What you are asked to do >> Count the lines in the listing below that contain the word "della". Give only the number.

Page-level text extractions:
════
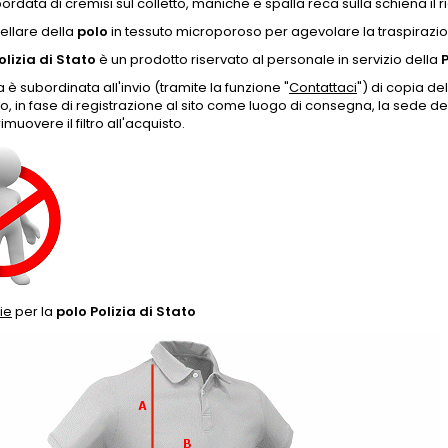
bordata di cremisi sul colletto, maniche e spalla reca sulla schiena il
ellare della
polo
in tessuto microporoso per agevolare la traspirazio
olizia di Stato
è un prodotto riservato al personale in servizio della
P
a è subordinata all'invio (tramite la funzione "
Contattaci
") di copia d
o, in fase di registrazione al sito come luogo di consegna, la sede 
imuovere il filtro all'acquisto.
ie
per la
polo Polizia di Stato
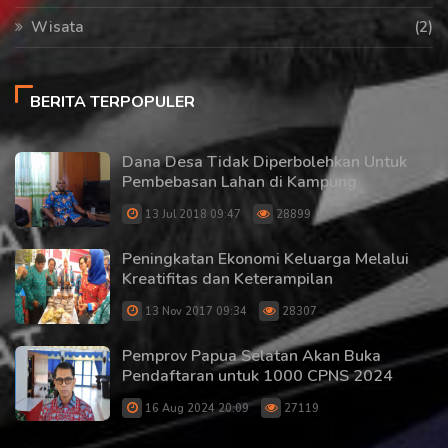
Wisata
(2)
BERITA TERPOPULER
Dana Desa Tidak Diperbolehkan Untuk
Pembebasan Lahan di Kampung
13 Jul 2018 09:47
28899
Peningkatan Ekonomi Keluarga Melalui
Kreatifitas dan Keterampilan
13 Nov 2017 09:34
28307
Pemprov Papua Selatan Akan Buka
Pendaftaran untuk 1000 CPNS 2024
16 Aug 2024 20:09
27119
════
Result for this exercise >> 2